Otso Fenrir a Stainless Wonder for bikepacking adventure
Otso Cycles are already incredibly versatile. It’s one of the main traits that I’ve loved in every Otso I’ve ridden. However, the Fenrir claims to be their most versatile bike yet. Which is good news since bikepacking covers incredibly diverse terrain, riders, and setups.
Here, Otso has started with a custom-butted austenitic stainless steel frame that should not only provide a smooth ride, but the raw metal finish should stand up well to constant abuse from bag straps and more.
How a hallmark of Otso frames, the Fenrir includes their Tuning Chip dropout system which allows for tweaks to the bike’s geometry. The three position dropout allows you to change the wheel base by 20mm, the bottom bracket height up to 4mm, and the head tube angle by up to 0.2°.

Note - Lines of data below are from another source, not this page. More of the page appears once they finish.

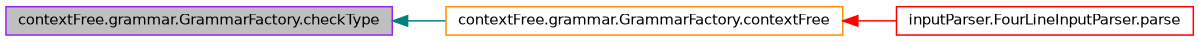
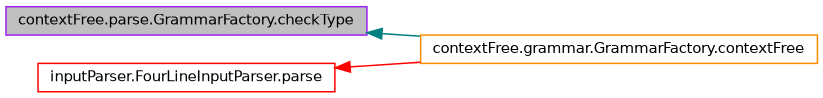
  digraph {
    rankdir=LR
    node [fillcolor=white fontname=Helvetica fontsize=10 shape=record style=filled]
    edge [dir=back fontname=Helvetica fontsize=10 labelfontname=Helvetica labelfontsize=10 style=solid]
-   n1 [color=purple fillcolor=grey75 fontcolor=black height=0.2 label="contextFree.grammar.GrammarFactory.checkType" width=0.4]
+   n1 [color=purple fillcolor=grey75 fontcolor=black height=0.2 label="contextFree.parse.GrammarFactory.checkType" width=0.4]
    n2 [color=darkorange height=0.2 label="contextFree.grammar.GrammarFactory.contextFree" width=0.4]
    n3 [color=red height=0.2 label="inputParser.FourLineInputParser.parse" width=0.4]
    n1 -> n2 [color=teal]
-   n2 -> n3 [color=red]
+   n3 -> n2 [color=red]
  }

Given that the frame has clearance for 29 x 2.6″ or 27.5 x 2.8″ tires, you can fine tune the handling based on your preferred tire set up and terrain that will be encountered. Note that the tire clearance depends on the dropout position—at the 420mm chainstay position it will only clear a 29 x 2.3″ tire, but at the 430 and 440mm positions it will clear the full 29 x 2.6″ tire.
Drop Bar or Flat Bar? Yes!
To compensate for the difference in geometry between the bar positions, Otso recommends a 50mm stem for dropbar setups and an 80mm stem for MTB bars. This leads to a ride quality “like a gravel bike with extra helpings of capability and confidence [with drop bars]. With MTB bars, the Fenrir is lively, fast, and rides like a capable 90’s XC bike.”

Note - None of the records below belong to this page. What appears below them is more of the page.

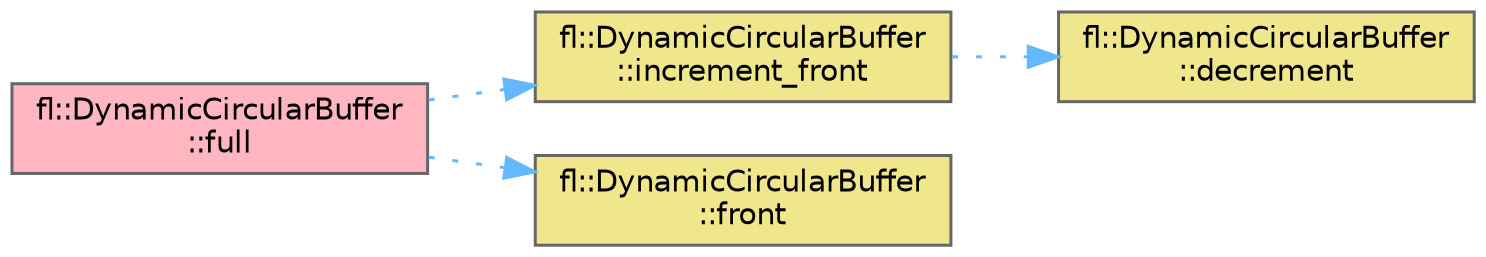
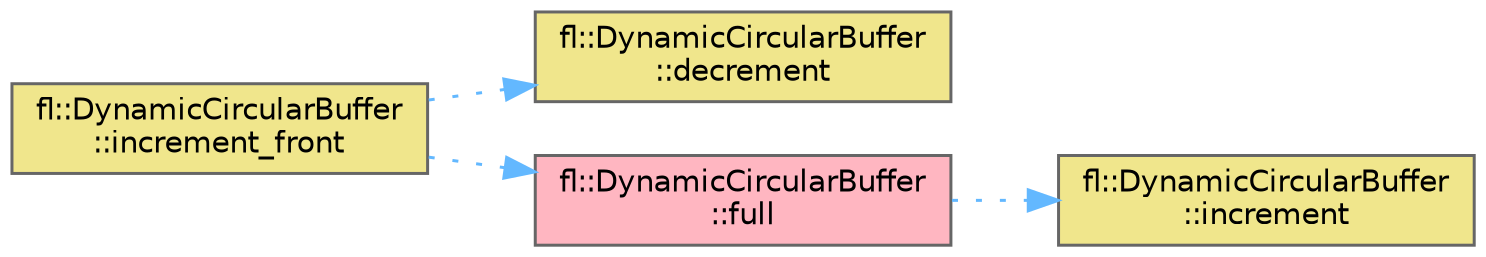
  digraph {
    rankdir=LR
    node [color=grey40 fillcolor=khaki fontname=Helvetica fontsize=10 shape=box style=filled]
    edge [color=steelblue1 fontname=Helvetica fontsize=10 labelfontname=Helvetica labelfontsize=10 style=dotted]
    n1 [color=gray40 fontcolor=black height=0.2 label="fl::DynamicCircularBuffer\l::increment_front" width=0.4]
    n2 [height=0.2 label="fl::DynamicCircularBuffer\l::decrement" width=0.4]
    n3 [fillcolor=lightpink height=0.2 label="fl::DynamicCircularBuffer\l::full" width=0.4]
-   n4 [height=0.2 label="fl::DynamicCircularBuffer\l::front" width=0.4]
+   n4 [height=0.2 label="fl::DynamicCircularBuffer\l::increment" width=0.4]
    n1 -> n2
-   n3 -> n1
+   n1 -> n3
    n3 -> n4
  }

Offered in five sizes, the Fenrir is based around a 68° head tube angle and a rigid fork with a 495mm axle to crown measurement. When equipped with the stock ENVE Mountain fork, the bike sees 88mm of trail with a 51mm offset. Seat tube angle is a fairly steep 75°, with reach numbers from 387-441mm.
For those that prefer some suspension, the frame will accept a fork up to 100mm of travel.
Fenrir frame Tech Details
Frame details include an opening in the seat tube for an internally routed dropper post, 73mm threaded bottom bracket, clearance for 40t round or 38t oval chainrings thanks to the chainstay plate, a standard 31.6mm seat post, ZS44/EC44 headset, and Boost spacing front and rear.
Naturally, the Fenrir is built to handle cargo and has plenty of braze-ons, though maybe not as many as you’d expect. You’ll find a four-pack mount on the inside of the downtube, a three-pack mount on the bottom of the downtube, and a standard bottle mount on the seat tube.
There’s also rack and fender mounts out back, and the standard three pack mounts on the ENVE fork legs. Notably absent are top tube mounts for ‘gas tank’ style bags, and any braze-ons on the underside of the top tube to allow for custom-fit direct-mount bags.
Otso Fenrir – Pricing & Availability
Offered in complete builds in both drop bar or flat bar spec, complete bike prices start at $3,900. The ongoing parts shortage looks to have forced some creativity with some of the spec including a TRP G-Spec TR12/SRAM GX/KMC flat bar build, but everything looks like a solid choice for the money. You’ll also be able to pick up a frame and fork for $2,400 if you happen to have enough parts on hand to build your next bikepacking rig!
These are available for purchase now and will ship in November, but don’t delay—like everything this holiday season, they probably won’t last long.